How do I know this is not a scam?
The rumor that cryonics is a scam is almost as old as cryonics itself. This is because the success of cryonics is based on a technology that doesn’t exist yet. When choosing a biostasis provider, it is important to make sure that it is legally committed to its mission.
How can we, at Tomorrow Biostasis, make sure that we will continue pursuing revival for as long as it’s needed? During our foundation, lots of thought was put in creating the most stable and secure structure. Revival technology may take centuries and it’s important that the people who will take over Tomorrow after us will have rules to follow and respect.
Our partner organization, the European Biostasis Foundation (EBF) takes care of the long term storage of Tomorrow’s patients. Foundations in Switzerland are overseen by a government body to ensure that the purpose of the foundation does not change. This helps to ensure that EBF stays stable and on mission. Additionally, the statutes and bylaws of EBF were made to optimize stability (e.g. self amending board, vote quorums, etc). Switzerland itself is also one of the most secure and stable countries in the world. Switzerland ranks 5th in the Fund for Peace Fragile States index (2021) and 10th in the World Bank Political Stability Index (2020).
Finally, Tomorrow Biostasis is a mission-driven organization. The entire team, from our co-founders to standby team members, to people in charge of social media and marketing, are dedicated to this mission. Most employees have signed up themselves and are actively doing their best to ensure the success of biostasis. We are all personally committed to achieving revival and making an extended life in the future possible. If you want to get in touch with our co-founders or any team member, feel free to send us a message on LinkedIn.
What happens if you go bankrupt?
Tomorrow Biostasis is structured to be significantly more financially stable than most companies. Since our cryopreserved patients’ security is of primary importance, we decided to store them at the European Biostasis Foundation. Since EBF is a non-profit organization, it would not be affected by any change at Tomorrow Biostasis. EBF’s funding sources are also not dependent on Tomorrow Biostasis. This means that, if anything ever happened to Tomorrow, our patients would be completely safe, since EBF supervises their storage.
And how about the members that haven’t been cryopreserved yet? They will be asked if they prefer to cancel their biostasis contract or change the beneficiary to another existing biostasis provider, to maintain their coverage somewhere else. We would help members set up a contract with another cryonics provider in case that is something they want.
In any case, bankruptcy doesn’t happen from one day to another. If things went wrong, we would know in advance and we would do all we can to assure the best possible outcome for our members.
How do you make sure I will not just be dumped in the street after revival?
Since revival may take some time to be achieved, our members would wake up in a future that is in some ways different from today’s reality. Society changes constantly and there is a chance that people who lived in the past may find some things from the future unusual.
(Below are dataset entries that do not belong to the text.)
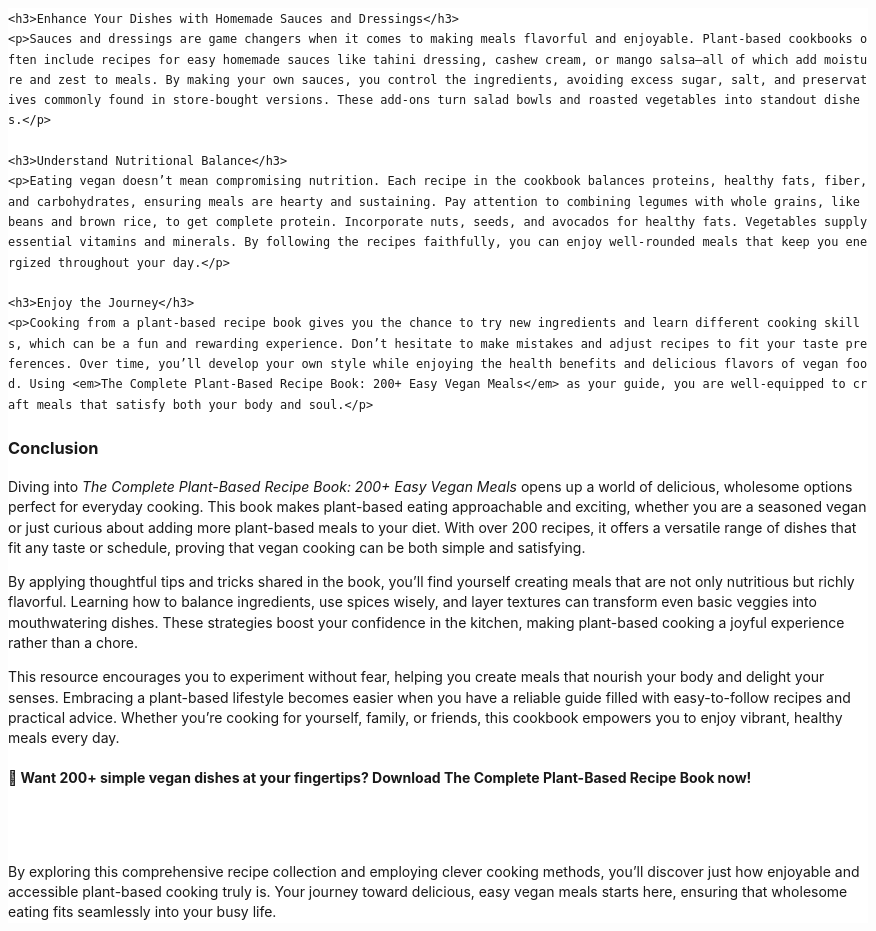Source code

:     <h3>Enhance Your Dishes with Homemade Sauces and Dressings</h3>
    <p>Sauces and dressings are game changers when it comes to making meals flavorful and enjoyable. Plant-based cookbooks often include recipes for easy homemade sauces like tahini dressing, cashew cream, or mango salsa—all of which add moisture and zest to meals. By making your own sauces, you control the ingredients, avoiding excess sugar, salt, and preservatives commonly found in store-bought versions. These add-ons turn salad bowls and roasted vegetables into standout dishes.</p>

    <h3>Understand Nutritional Balance</h3>
    <p>Eating vegan doesn’t mean compromising nutrition. Each recipe in the cookbook balances proteins, healthy fats, fiber, and carbohydrates, ensuring meals are hearty and sustaining. Pay attention to combining legumes with whole grains, like beans and brown rice, to get complete protein. Incorporate nuts, seeds, and avocados for healthy fats. Vegetables supply essential vitamins and minerals. By following the recipes faithfully, you can enjoy well-rounded meals that keep you energized throughout your day.</p>

    <h3>Enjoy the Journey</h3>
    <p>Cooking from a plant-based recipe book gives you the chance to try new ingredients and learn different cooking skills, which can be a fun and rewarding experience. Don’t hesitate to make mistakes and adjust recipes to fit your taste preferences. Over time, you’ll develop your own style while enjoying the health benefits and delicious flavors of vegan food. Using <em>The Complete Plant-Based Recipe Book: 200+ Easy Vegan Meals</em> as your guide, you are well-equipped to craft meals that satisfy both your body and soul.</p>
</div><h3>Conclusion</h3><p>Diving into <em>The Complete Plant-Based Recipe Book: 200+ Easy Vegan Meals</em> opens up a world of delicious, wholesome options perfect for everyday cooking. This book makes plant-based eating approachable and exciting, whether you are a seasoned vegan or just curious about adding more plant-based meals to your diet. With over 200 recipes, it offers a versatile range of dishes that fit any taste or schedule, proving that vegan cooking can be both simple and satisfying.</p>
<p>By applying thoughtful tips and tricks shared in the book, you’ll find yourself creating meals that are not only nutritious but richly flavorful. Learning how to balance ingredients, use spices wisely, and layer textures can transform even basic veggies into mouthwatering dishes. These strategies boost your confidence in the kitchen, making plant-based cooking a joyful experience rather than a chore.</p>
<p>This resource encourages you to experiment without fear, helping you create meals that nourish your body and delight your senses. Embracing a plant-based lifestyle becomes easier when you have a reliable guide filled with easy-to-follow recipes and practical advice. Whether you’re cooking for yourself, family, or friends, this cookbook empowers you to enjoy vibrant, healthy meals every day.</p>
<h4><a href="https://www.digistore24.com/redir/550988/Hatemmrabet/"> </a>🌱 Want 200+ simple vegan dishes at your fingertips? Download The Complete Plant-Based Recipe Book now!</h4><br><br><p>By exploring this comprehensive recipe collection and employing clever cooking methods, you’ll discover just how enjoyable and accessible plant-based cooking truly is. Your journey toward delicious, easy vegan meals starts here, ensuring that wholesome eating fits seamlessly into your busy life.</p>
For this reason, it is important that our patients get our support once they wake up.
Some patients may have family members that will help them reintegrate, find a job (if working is still a thing), and recreate a life. Yet, patients who will find themselves without “blood connection” will need help to reintegrate as well. Whichever the case is, we will help our members reintegrate into future society, guaranteeing their basic needs are met.
Additionally, it’s likely that a part of what patients paid before their cryopreservation will still be there. This money will be adapted to future currencies, and given back to the patients after revival as “starting money”.
We expect that future society will have interest in helping these people coming from the past. We expect a society where technological innovation will solve problems related to climate change and produce food in abundance.